__Exercise__: Look for "owner" in every line of the listing. Copy the lines that have it.
Start of Block
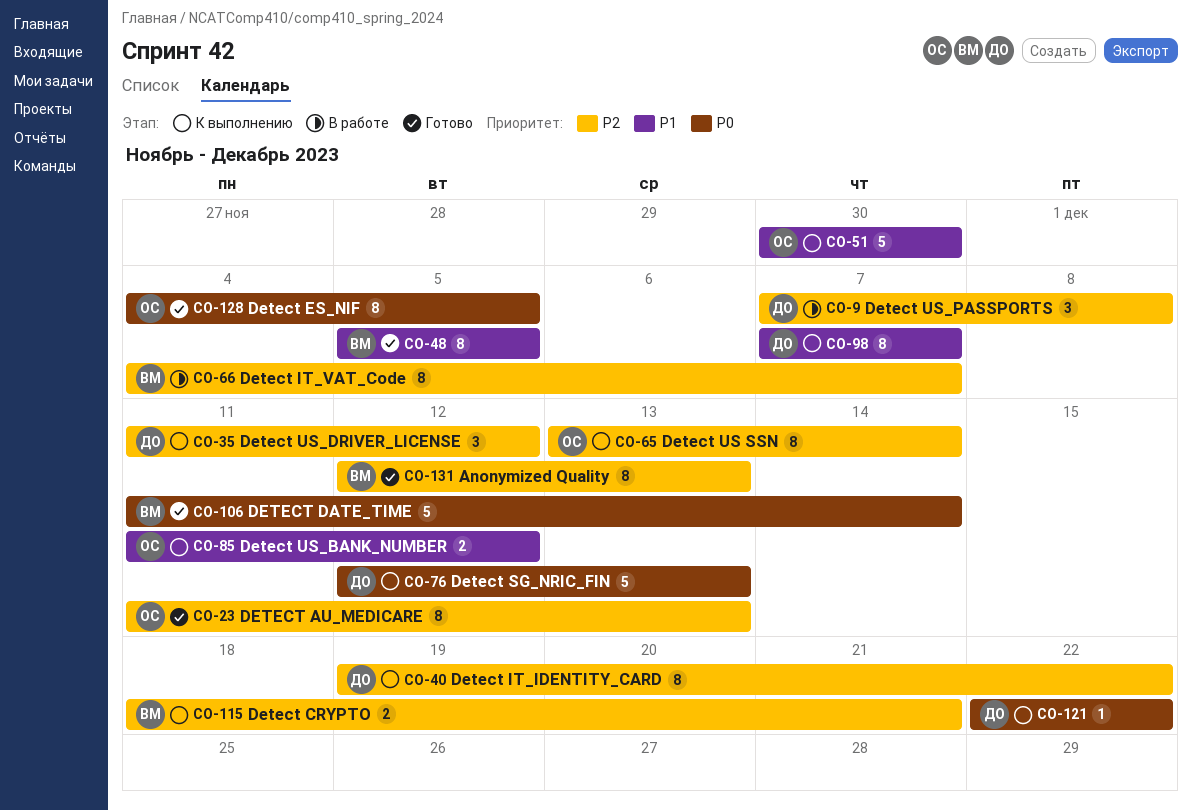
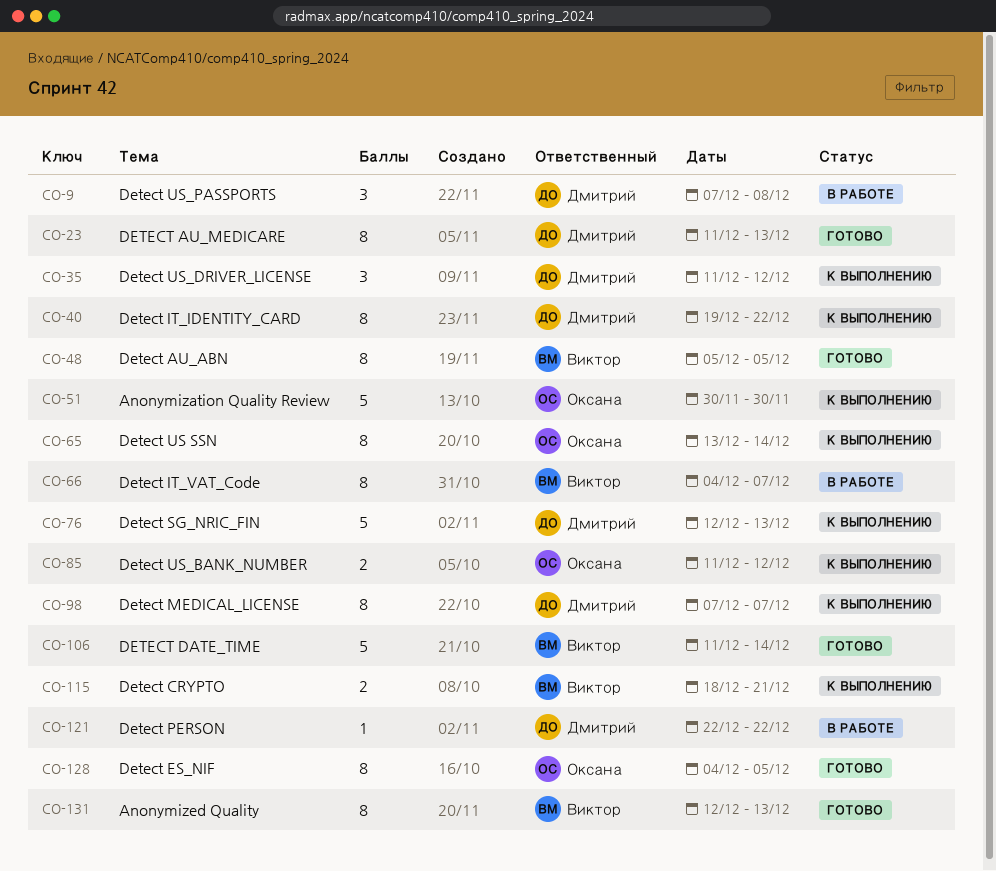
CO-23, owner: Оксана -> Дмитрий
CO-121, status: К выполнению -> В работе

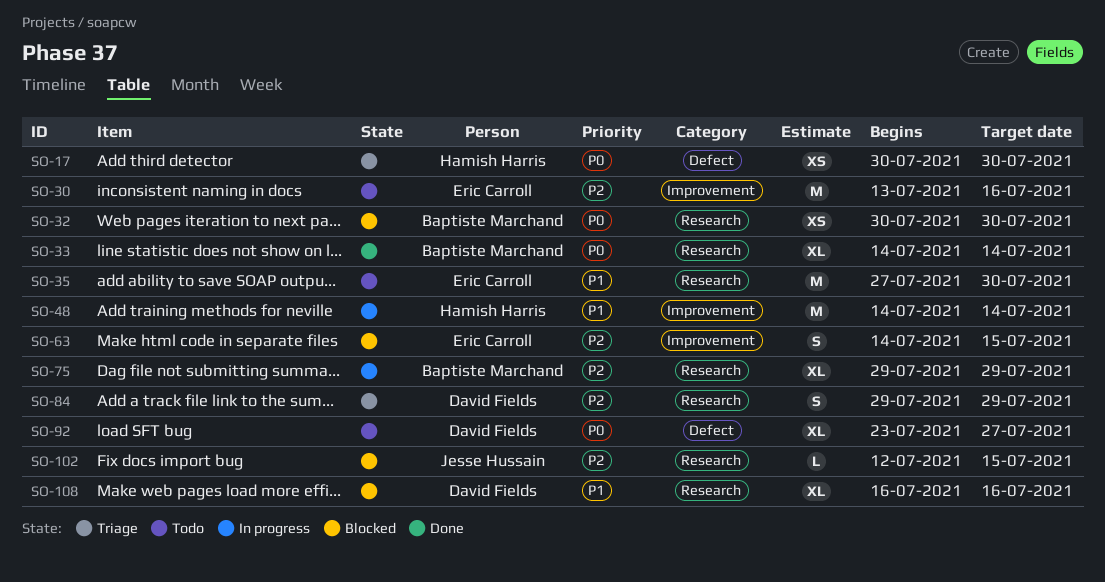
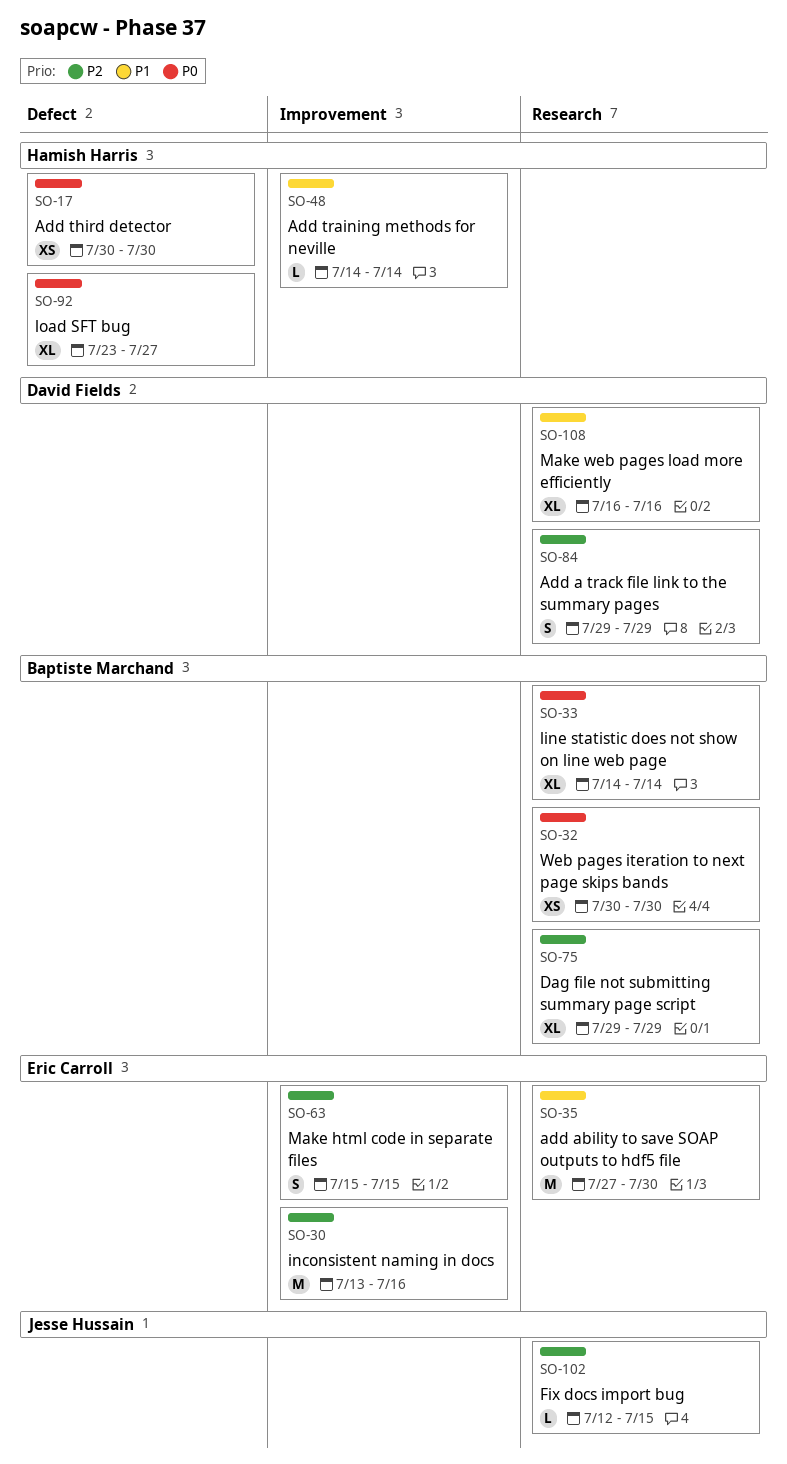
SO-48, estimate: M -> L
SO-63, start: Jul 14 -> Jul 15
SO-92, owner: David Fields -> Hamish Harris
End of Block
__Response for this exercise__:
CO-23, owner: Оксана -> Дмитрий
SO-92, owner: David Fields -> Hamish Harris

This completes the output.